Who Wants to be a principal?
Turns out not too many people are all that interested. In the DC public schools, one in four schools has had at least three principals since 2012. The common wisdom is that a principal should stay in a school at least five years to implement his/her vision and to build community support. That is just not happening. For once in education the issue is not salary. Principals are paid relatively well. There are multiple other factors that are at play in this constant churn.
Since No Child Left Behind, principals have been evaluated by the test scores of the children in their buildings, just as teachers are evaluated by the test scores of students in their classes. Many principals want to be in districts where the socio-economic levels lead to higher test scores. So, principals with seniority get to get transferred within the present district to a “better” school. Others want to get out of the system all together and seek out other school systems.

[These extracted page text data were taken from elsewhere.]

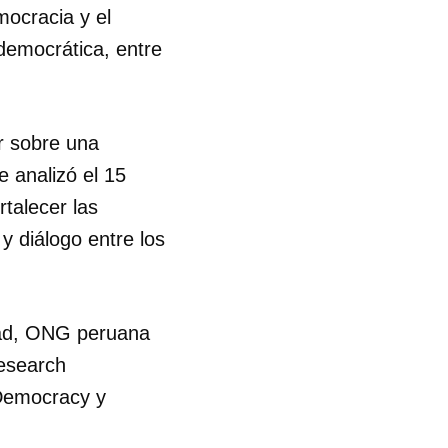
mocracia y el
democrática, entre
ar sobre una
 analizó el 15
rtalecer las
 y diálogo entre los
rtad, ONG peruana
esearch
 tu
Democracy y
R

Being kicked to the central office in a school system is often a very good thing. That means no more teacher personnel issues, not more haunting test scores and no more complaining parents. Many principals work hard to land what are perceived as easier jobs at the same or higher salary. There used to be a time when being a principal was the aspirational job. That isn’t true anymore.
And the unions are not making it any better. Unions are all too ready to sacrifice the right of students to a decent teacher at the alter of keeping jobs for union members. Most big school systems have a holding tank of teachers in reserve. Many of these people are in the ready reserve because they are in the process of having their employment terminated. That termination is, of course, being fought by the union. Others have lost positions because of being excessed by other principals for budget cuts. A new policy of the New York City school system is requiring principals to select new staff from this pool. Many of the teachers in this pool are there for disciplinary reasons and shouldn’t be in a classroom at all.
School systems are getting better at keeping principals in schools but the forces of union protectionism, rating principals based on test scores of students, and limiting the principal’s authority to hire and fire, all conspire to keep the weakest principals in the schools that are in the most desperate need of good leadership. But then again, who wants to be a principal anyway?